# A train travels a distance of 480 km at a uniform speed. If the speed had been 8 km/h less, then it would have taken 3 hours more to cover the same distance. What is the speed of the train?

Sep 27, 2017

$40 \frac{k m}{h}$

#### Explanation:

Total Distance $S = 480 k m$
Formula For Speed
$\text{speed"="distance"/"time}$
Hence $\text{distance"="speed"xx"time}$

Case-I
let the uniform speed of Train $= v \frac{k m}{h}$
and the time taken to complete distance $= \left(t\right) \text{hour}$
Distance $S = \text{speed"xx"time} = v t$ . . . . . (equation 1)

Case-II
If speed has been 8km/h less then train would have taken 3 hours more to cover the same distance.
Now in this situation
speed of train $= \left(v - 8\right) \frac{k m}{h}$
and Time taken to complete distance $= \left(t + 3\right) h o u r$
Distance $S = \text{speed"xx"time} = \left(v - 8\right) \left(t + 3\right)$ . . . . . (equation 2)

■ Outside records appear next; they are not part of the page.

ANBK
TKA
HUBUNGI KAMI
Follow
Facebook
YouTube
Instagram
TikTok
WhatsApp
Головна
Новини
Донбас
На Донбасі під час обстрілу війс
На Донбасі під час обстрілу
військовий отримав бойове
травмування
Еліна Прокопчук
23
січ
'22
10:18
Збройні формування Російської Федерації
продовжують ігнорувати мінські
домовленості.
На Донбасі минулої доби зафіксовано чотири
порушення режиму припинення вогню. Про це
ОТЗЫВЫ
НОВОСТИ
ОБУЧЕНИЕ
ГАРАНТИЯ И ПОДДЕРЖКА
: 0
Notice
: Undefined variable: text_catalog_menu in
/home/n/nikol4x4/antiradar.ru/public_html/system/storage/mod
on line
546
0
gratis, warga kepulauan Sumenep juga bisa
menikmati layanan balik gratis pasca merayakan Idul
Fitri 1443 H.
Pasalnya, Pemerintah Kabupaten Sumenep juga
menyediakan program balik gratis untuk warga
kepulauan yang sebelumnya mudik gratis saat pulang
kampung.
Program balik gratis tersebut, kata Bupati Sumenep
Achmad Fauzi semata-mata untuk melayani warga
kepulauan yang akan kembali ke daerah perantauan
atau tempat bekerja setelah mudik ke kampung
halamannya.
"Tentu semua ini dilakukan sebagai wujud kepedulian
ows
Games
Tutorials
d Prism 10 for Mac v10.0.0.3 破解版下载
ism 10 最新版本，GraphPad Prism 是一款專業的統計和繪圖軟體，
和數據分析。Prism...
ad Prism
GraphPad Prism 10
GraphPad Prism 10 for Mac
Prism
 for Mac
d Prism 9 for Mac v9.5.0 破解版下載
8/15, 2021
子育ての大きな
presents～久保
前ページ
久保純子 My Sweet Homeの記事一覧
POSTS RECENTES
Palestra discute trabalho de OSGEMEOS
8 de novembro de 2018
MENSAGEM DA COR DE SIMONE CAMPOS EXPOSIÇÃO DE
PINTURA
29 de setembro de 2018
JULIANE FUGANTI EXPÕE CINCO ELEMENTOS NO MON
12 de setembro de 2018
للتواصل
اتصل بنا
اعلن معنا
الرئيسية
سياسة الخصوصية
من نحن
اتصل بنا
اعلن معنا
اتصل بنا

Since Distance for both cases are same .
Comparing equation 1 and equation 2, we get
$\implies v t = \left(v - 8\right) \left(t + 3\right)$
$\implies v t = \left(v\right) \left(t + 3\right) - 8 \left(t + 3\right) = v t + 3 v - 8 t - 24$
cancel vt from both side
$\implies 0 = 3 v - 8 t - 24$
$\implies 3 v - 8 t = 24$
$\implies 3 v = 24 + 8 t$
$\implies v = \frac{24 + 8 t}{3}$

but from equation 1 the value of $t = \frac{S}{v} = \frac{480}{v} \left(h o u r\right)$

$\implies 3 v = 24 + 8 \left(\frac{480}{v}\right)$
$\implies 3 {v}^{2} = 24 v + 3840$
$\implies 3 {v}^{2} - 24 v - 3840 = 0$
$\implies {v}^{2} - 8 v - 1280 = 0$
$\implies \left(v - 40\right) \left(v + 32\right) = 0$

$v$ is either $40 \frac{k m}{h}$ or $- 32 \frac{k m}{h}$

Speed is Positive hence
$\text{Speed} = 40 \frac{k m}{h}$

Sep 27, 2017

$40$ km/h

#### Explanation:

Suppose the speed of the train is $x$ km/h.
It takes $\frac{480}{x}$ hours to travel, but if the speed were
8 km/h slower, it would take $\frac{480}{x - 8}$ hours.

Now we've got the equation:
$\frac{480}{x - 8}$ = $\frac{480}{x}$ +$3$
This can be solved as follows.

1. Multiple both sides of the equation by $x \left(x - 8\right)$.
$480 x = 480 \left(x - 8\right) + 3 x \left(x - 8\right)$
2. Deform and factorize the equation to solve it.
${x}^{2} - 8 x - 1280 = 0$
$\left(x - 40\right) \left(x + 32\right) = 0$
$x = 40 , - 32$

Don't forget that the answer must be positive, so the speed
is $x = 40$ km/h.

Let's check.
If we travel at 40 km/h, it takes 12 hours.
If we traveled at 32 km/h, it would take 15 hours, so the difference
is three hours and we've got the correct answer.